I also run a micro hosting business so I don't like non-trustable or non-predictable greedy companies to work with. If they dump the distro, you are on your own to migrate to a new distro with existing hosted software workloads which is not FUN at all.

Open Source Philosophy

Some companies unfortunately don't like give-take motion, it is always take take, take forever. They die and be gone then what they have achieved was a meaningless grind with high digits amount of cash. I believe in balanced open source philosophy where people give and take at the same time. The most successful innovative projects have been this way plus there is always something you can open source like an indie project or noncommercial fun project that is gonna be out there when you die one day. It could be in docs, issues form, doesn't even have to be the code.

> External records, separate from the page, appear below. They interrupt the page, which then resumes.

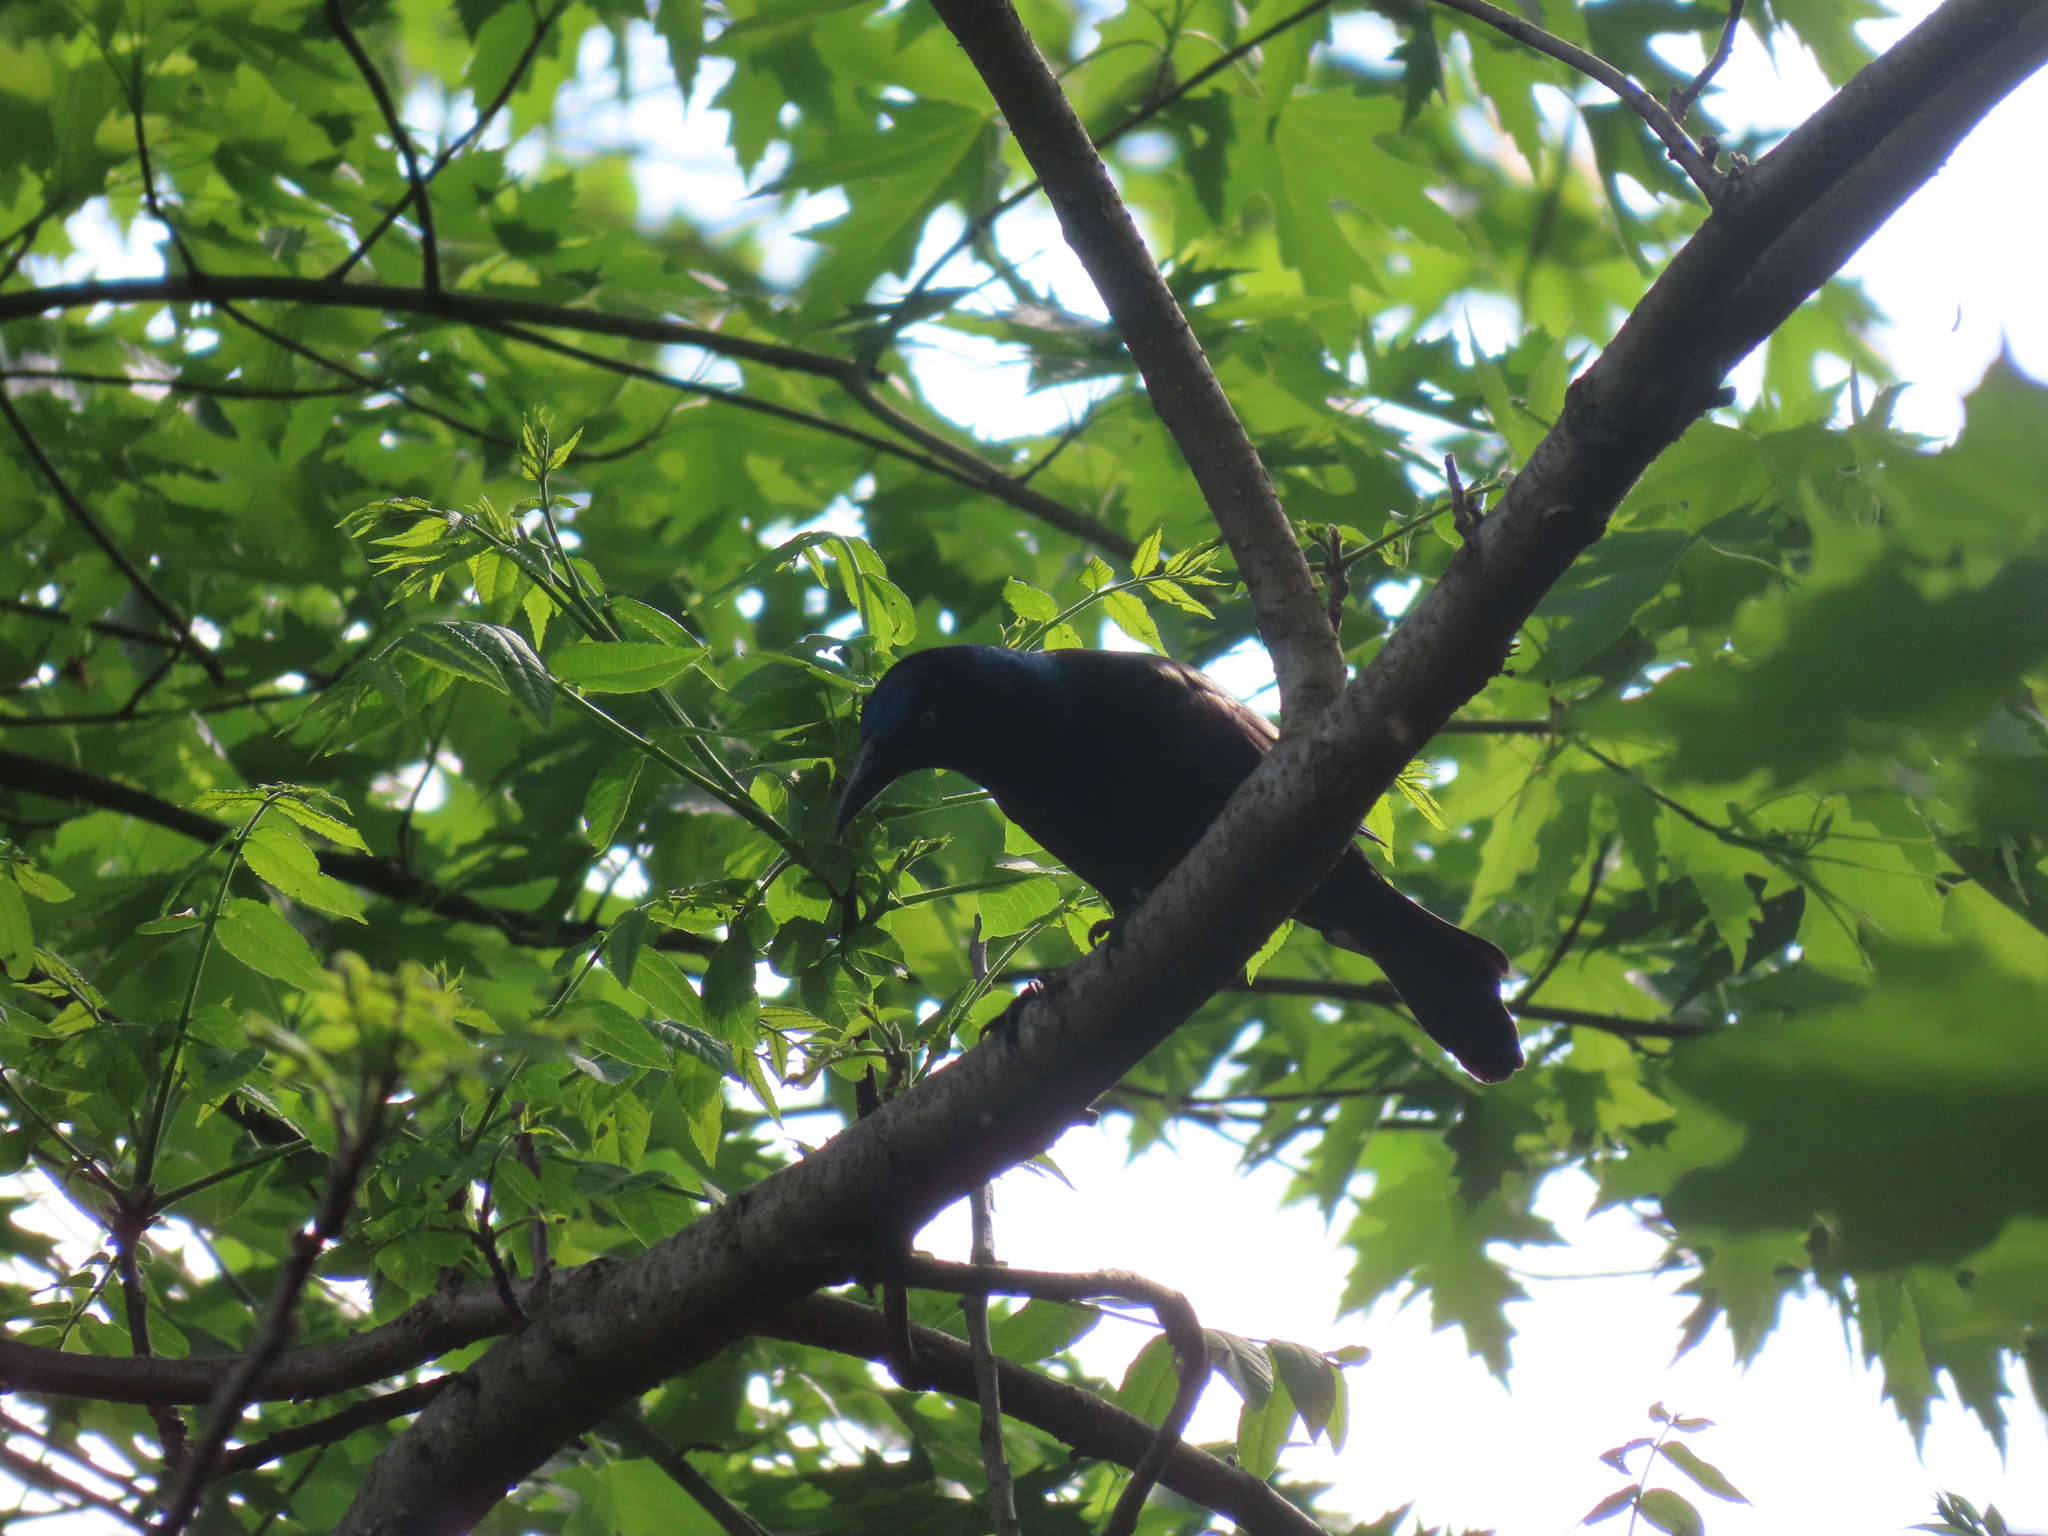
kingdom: Animalia
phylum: Chordata
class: Aves
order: Passeriformes
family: Icteridae
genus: Quiscalus
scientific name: Quiscalus quiscula
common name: Common grackle
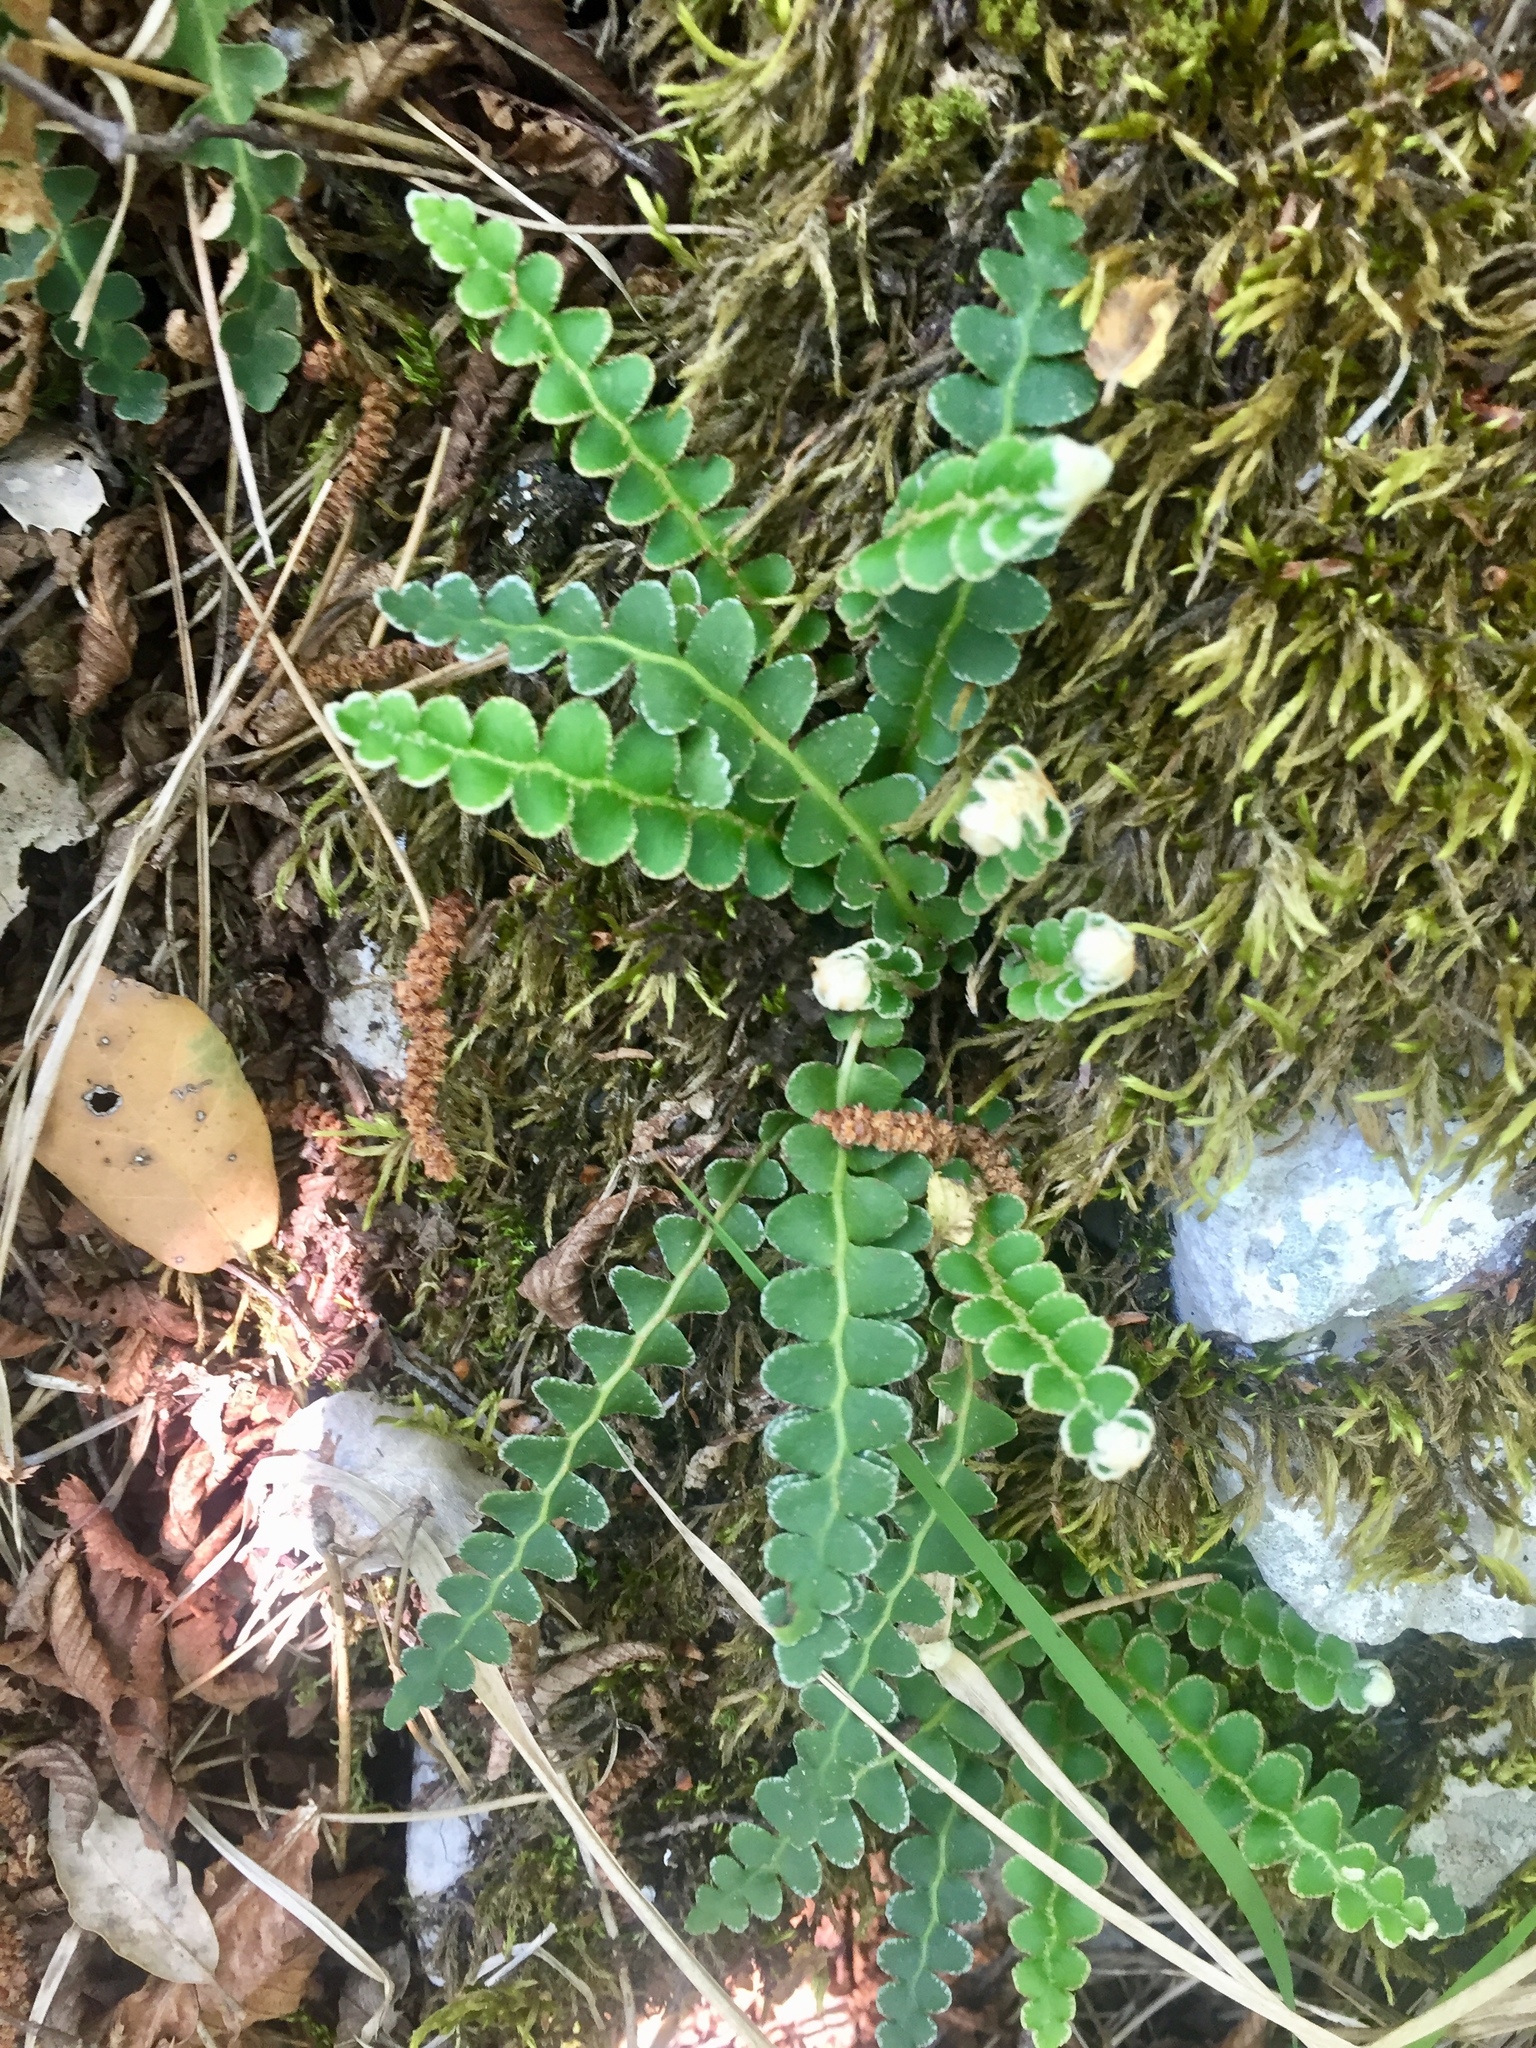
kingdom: Plantae
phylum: Tracheophyta
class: Polypodiopsida
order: Polypodiales
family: Aspleniaceae
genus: Asplenium
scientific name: Asplenium ceterach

Using a community distro means you are highly intellectual user with a goal in mind to aid the community and amplify their voice. Not every normal user may wanna go down this path as you sometimes will be checking mail lists, forums and VCS issues like instragram. But you can also just be an user as linux community disros are getting easier to use every day. I am looking at you archinstall(the best thing I have seen for arch linux desktop users) script and yes debian server installation is still dead confusing :)

Then why you should use and devote time(if you wish) to community distros?

Arch
Debian

  • Drama Free
  • No middleman, you don't depend on anyone's very dumb corporate decisions
  • Joyful learning cycle for the curious mind and always people there to help you out
  • Freedom to do anything you want without being in drama circle
  • Freedom to brick your operating system
  • Freedom to hang out on issues forums or bug forums to give an insight of what you have seen or how you have solved
  • You don't like take, take, take materialistic cycle; you love to produce ideas and give something back sometimes
  • You like to feel like attending religious communities(church, mosque, synagogue) who embraces but you hate cults and politics

“Sometimes it is the people who no one imagines anything of, who do the things that no one can imagine.”